Legislative committee approves another bill allowing coal-burning plants

In a room packed with lobbyists, a House-Senate conference committee on Thursday teed up another bill aimed at building two 700-megawatt coal-burning electric power plants.

House Bill 2014 likely will pass with large majorities in the House and Senate next week, and then be vetoed again by the governor, which would set up another override showdown.

The battle has been going on for two years.

Sunflower Electric Power Corp. and a Colorado company have proposed building the plants near Holcomb in southwest Kansas.

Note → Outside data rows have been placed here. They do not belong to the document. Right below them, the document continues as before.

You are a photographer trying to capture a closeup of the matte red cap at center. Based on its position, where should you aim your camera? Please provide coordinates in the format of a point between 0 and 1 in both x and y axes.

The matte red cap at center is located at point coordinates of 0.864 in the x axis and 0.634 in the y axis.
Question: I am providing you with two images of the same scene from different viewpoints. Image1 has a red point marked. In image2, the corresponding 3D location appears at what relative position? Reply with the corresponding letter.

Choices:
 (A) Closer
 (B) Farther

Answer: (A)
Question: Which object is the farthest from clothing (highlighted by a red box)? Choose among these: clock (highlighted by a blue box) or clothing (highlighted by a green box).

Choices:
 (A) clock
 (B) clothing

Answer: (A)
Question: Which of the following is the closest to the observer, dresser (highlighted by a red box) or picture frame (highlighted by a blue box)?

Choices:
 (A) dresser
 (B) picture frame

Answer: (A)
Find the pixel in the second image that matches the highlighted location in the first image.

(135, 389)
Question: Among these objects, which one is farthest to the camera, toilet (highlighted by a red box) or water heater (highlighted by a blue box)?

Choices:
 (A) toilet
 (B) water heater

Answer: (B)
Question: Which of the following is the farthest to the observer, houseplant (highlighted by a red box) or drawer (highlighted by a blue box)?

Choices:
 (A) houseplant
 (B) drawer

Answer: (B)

Gov. Kathleen Sebelius has rejected the project, citing its climate-changing carbon dioxide emissions, and the fact that 85 percent of power generated by the plants would go out of state.

The Legislature has approved several bills to overturn Sebelius, but she has vetoed the measures, and lawmakers have fallen several votes short in the House of the two-thirds majority needed to override her veto.

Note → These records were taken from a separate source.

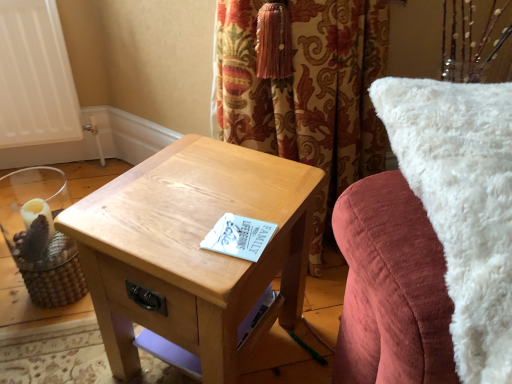
Question: From a real-world perspective, is white fluffy pillow at upper right located higher than woven wood candle holder at left?

Choices:
 (A) no
 (B) yes

Answer: (B)

Question: Is white fluffy pillow at upper right completely or partially outside of woven wood candle holder at left?

Choices:
 (A) no
 (B) yes

Answer: (B)

Question: Does white fluffy pillow at upper right have a greater width compared to woven wood candle holder at left?

Choices:
 (A) yes
 (B) no

Answer: (A)

Question: From the image's perspective, is white fluffy pillow at upper right on top of woven wood candle holder at left?

Choices:
 (A) yes
 (B) no

Answer: (A)

Question: Is white fluffy pillow at upper right beside woven wood candle holder at left?

Choices:
 (A) yes
 (B) no

Answer: (B)

Question: From the image's perspective, is woven wood candle holder at left positioned above or below white fluffy pillow at upper right?

Choices:
 (A) below
 (B) above

Answer: (A)

Question: In the image, is woven wood candle holder at left positioned in front of or behind white fluffy pillow at upper right?

Choices:
 (A) front
 (B) behind

Answer: (B)

Question: Based on their positions, is woven wood candle holder at left located to the left or right of white fluffy pillow at upper right?

Choices:
 (A) left
 (B) right

Answer: (A)

Question: Is point (71, 279) closer or farther from the camera than point (481, 119)?

Choices:
 (A) closer
 (B) farther

Answer: (B)

Question: Is light brown wood table at center to the left or to the right of white fluffy pillow at upper right in the image?

Choices:
 (A) left
 (B) right

Answer: (A)

Question: From the image's perspective, is light brown wood table at center located above or below white fluffy pillow at upper right?

Choices:
 (A) below
 (B) above

Answer: (A)

Question: Is light brown wood table at center in front of or behind white fluffy pillow at upper right in the image?

Choices:
 (A) front
 (B) behind

Answer: (B)

Question: Is light brown wood table at center spatially inside white fluffy pillow at upper right, or outside of it?

Choices:
 (A) inside
 (B) outside

Answer: (B)

Question: Is white fluffy pillow at upper right wider or thinner than light brown wood table at center?

Choices:
 (A) wide
 (B) thin

Answer: (A)

Question: From a real-world perspective, relative to light brown wood table at center, is white fluffy pillow at upper right vertically above or below?

Choices:
 (A) below
 (B) above

Answer: (B)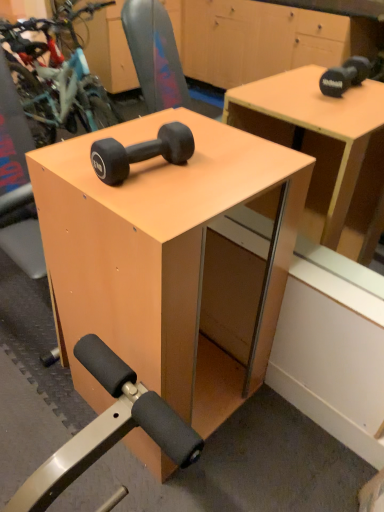
The height and width of the screenshot is (512, 384). I want to click on vacant area that is situated to the right of matte black dumbbell at center, so click(x=212, y=173).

This time, House Speaker Mike O’Neal, R-Hutchinson, says he is optimistic that he can muster the votes necessary to override a veto.

Meanwhile, advocates on both sides of the project have been competing for public opinion.

A poll released in February for the Great Plains Alliance for Clean Energy showed that 64 percent of Kansans preferred that the state expand renewable energy and energy efficiency over building new coal-burning plants. The poll of 1,200 registered voters was conducted Jan. 29 to Feb. 2.

The Kansas Chamber of Commerce released a poll this week that said 51 percent of Kansans favor “the building of a new electrical power plant that uses coal in Kansas” while 26 percent oppose it, and 23 percent were undecided. The poll of 600 registered voters was conducted last week.